> **What you have to do**
Reproduce the items below word for word, starting at the very first line and stopping after the line that contains "To comply with".

══ Records supplied

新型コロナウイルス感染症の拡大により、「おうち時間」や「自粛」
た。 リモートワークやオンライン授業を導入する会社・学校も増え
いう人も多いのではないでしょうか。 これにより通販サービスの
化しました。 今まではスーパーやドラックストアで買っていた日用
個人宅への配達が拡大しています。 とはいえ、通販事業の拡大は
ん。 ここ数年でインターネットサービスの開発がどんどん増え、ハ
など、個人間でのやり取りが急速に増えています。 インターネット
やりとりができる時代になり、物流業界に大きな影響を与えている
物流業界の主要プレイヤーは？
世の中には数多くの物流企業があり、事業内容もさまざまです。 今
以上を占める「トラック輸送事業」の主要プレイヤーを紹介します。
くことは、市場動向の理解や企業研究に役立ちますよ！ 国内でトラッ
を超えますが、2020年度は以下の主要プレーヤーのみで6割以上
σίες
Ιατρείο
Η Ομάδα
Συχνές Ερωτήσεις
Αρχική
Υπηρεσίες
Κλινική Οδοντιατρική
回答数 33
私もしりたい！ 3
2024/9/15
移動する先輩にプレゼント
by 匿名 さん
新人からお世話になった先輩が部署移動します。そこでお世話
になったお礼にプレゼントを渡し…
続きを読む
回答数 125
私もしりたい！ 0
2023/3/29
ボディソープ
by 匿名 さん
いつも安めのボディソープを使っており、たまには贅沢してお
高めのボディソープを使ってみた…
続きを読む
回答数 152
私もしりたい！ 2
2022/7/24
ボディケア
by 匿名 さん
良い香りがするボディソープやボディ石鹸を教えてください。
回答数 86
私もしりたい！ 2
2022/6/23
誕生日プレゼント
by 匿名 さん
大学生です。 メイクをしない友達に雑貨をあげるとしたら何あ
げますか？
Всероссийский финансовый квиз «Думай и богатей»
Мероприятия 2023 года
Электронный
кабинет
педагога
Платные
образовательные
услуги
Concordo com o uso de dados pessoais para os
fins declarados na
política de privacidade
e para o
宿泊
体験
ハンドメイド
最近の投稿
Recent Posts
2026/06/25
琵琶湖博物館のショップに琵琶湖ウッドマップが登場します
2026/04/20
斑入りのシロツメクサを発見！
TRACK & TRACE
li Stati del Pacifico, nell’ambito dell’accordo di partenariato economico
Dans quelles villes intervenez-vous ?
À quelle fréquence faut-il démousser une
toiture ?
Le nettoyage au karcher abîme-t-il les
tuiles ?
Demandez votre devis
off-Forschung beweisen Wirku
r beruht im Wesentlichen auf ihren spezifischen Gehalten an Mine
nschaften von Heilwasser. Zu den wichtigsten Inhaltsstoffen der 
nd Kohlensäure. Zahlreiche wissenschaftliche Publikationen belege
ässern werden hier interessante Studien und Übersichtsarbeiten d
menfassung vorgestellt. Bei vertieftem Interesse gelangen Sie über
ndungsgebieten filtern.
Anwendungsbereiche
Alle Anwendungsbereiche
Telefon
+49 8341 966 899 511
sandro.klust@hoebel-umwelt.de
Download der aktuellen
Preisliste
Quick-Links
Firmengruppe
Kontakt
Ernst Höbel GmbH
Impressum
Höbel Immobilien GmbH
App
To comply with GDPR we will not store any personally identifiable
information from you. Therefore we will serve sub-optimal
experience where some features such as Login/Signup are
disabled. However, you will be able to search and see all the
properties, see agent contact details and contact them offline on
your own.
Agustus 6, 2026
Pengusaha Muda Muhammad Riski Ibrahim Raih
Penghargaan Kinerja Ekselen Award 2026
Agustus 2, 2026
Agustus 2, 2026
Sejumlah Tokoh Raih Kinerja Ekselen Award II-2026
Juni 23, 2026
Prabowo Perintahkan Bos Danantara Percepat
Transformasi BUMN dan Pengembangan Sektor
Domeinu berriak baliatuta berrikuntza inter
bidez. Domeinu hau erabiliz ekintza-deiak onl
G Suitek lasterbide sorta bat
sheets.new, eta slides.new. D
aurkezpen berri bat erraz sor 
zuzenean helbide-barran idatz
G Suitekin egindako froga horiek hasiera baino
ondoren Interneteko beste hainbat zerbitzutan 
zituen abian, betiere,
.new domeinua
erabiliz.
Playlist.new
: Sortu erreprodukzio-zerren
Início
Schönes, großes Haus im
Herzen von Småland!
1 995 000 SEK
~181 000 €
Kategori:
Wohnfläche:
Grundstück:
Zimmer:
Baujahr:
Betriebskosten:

════

> **Answer for this exercise**
新型コロナウイルス感染症の拡大により、「おうち時間」や「自粛」
た。 リモートワークやオンライン授業を導入する会社・学校も増え
いう人も多いのではないでしょうか。 これにより通販サービスの
化しました。 今まではスーパーやドラックストアで買っていた日用
個人宅への配達が拡大しています。 とはいえ、通販事業の拡大は
ん。 ここ数年でインターネットサービスの開発がどんどん増え、ハ
など、個人間でのやり取りが急速に増えています。 インターネット
やりとりができる時代になり、物流業界に大きな影響を与えている
物流業界の主要プレイヤーは？
世の中には数多くの物流企業があり、事業内容もさまざまです。 今
以上を占める「トラック輸送事業」の主要プレイヤーを紹介します。
くことは、市場動向の理解や企業研究に役立ちますよ！ 国内でトラッ
を超えますが、2020年度は以下の主要プレーヤーのみで6割以上
σίες
Ιατρείο
Η Ομάδα
Συχνές Ερωτήσεις
Αρχική
Υπηρεσίες
Κλινική Οδοντιατρική
回答数 33
私もしりたい！ 3
2024/9/15
移動する先輩にプレゼント
by 匿名 さん
新人からお世話になった先輩が部署移動します。そこでお世話
になったお礼にプレゼントを渡し…
続きを読む
回答数 125
私もしりたい！ 0
2023/3/29
ボディソープ
by 匿名 さん
いつも安めのボディソープを使っており、たまには贅沢してお
高めのボディソープを使ってみた…
続きを読む
回答数 152
私もしりたい！ 2
2022/7/24
ボディケア
by 匿名 さん
良い香りがするボディソープやボディ石鹸を教えてください。
回答数 86
私もしりたい！ 2
2022/6/23
誕生日プレゼント
by 匿名 さん
大学生です。 メイクをしない友達に雑貨をあげるとしたら何あ
げますか？
Всероссийский финансовый квиз «Думай и богатей»
Мероприятия 2023 года
Электронный
кабинет
педагога
Платные
образовательные
услуги
Concordo com o uso de dados pessoais para os
fins declarados na
política de privacidade
e para o
宿泊
体験
ハンドメイド
最近の投稿
Recent Posts
2026/06/25
琵琶湖博物館のショップに琵琶湖ウッドマップが登場します
2026/04/20
斑入りのシロツメクサを発見！
TRACK & TRACE
li Stati del Pacifico, nell’ambito dell’accordo di partenariato economico
Dans quelles villes intervenez-vous ?
À quelle fréquence faut-il démousser une
toiture ?
Le nettoyage au karcher abîme-t-il les
tuiles ?
Demandez votre devis
off-Forschung beweisen Wirku
r beruht im Wesentlichen auf ihren spezifischen Gehalten an Mine
nschaften von Heilwasser. Zu den wichtigsten Inhaltsstoffen der 
nd Kohlensäure. Zahlreiche wissenschaftliche Publikationen belege
ässern werden hier interessante Studien und Übersichtsarbeiten d
menfassung vorgestellt. Bei vertieftem Interesse gelangen Sie über
ndungsgebieten filtern.
Anwendungsbereiche
Alle Anwendungsbereiche
Telefon
+49 8341 966 899 511
sandro.klust@hoebel-umwelt.de
Download der aktuellen
Preisliste
Quick-Links
Firmengruppe
Kontakt
Ernst Höbel GmbH
Impressum
Höbel Immobilien GmbH
App
To comply with GDPR we will not store any personally identifiable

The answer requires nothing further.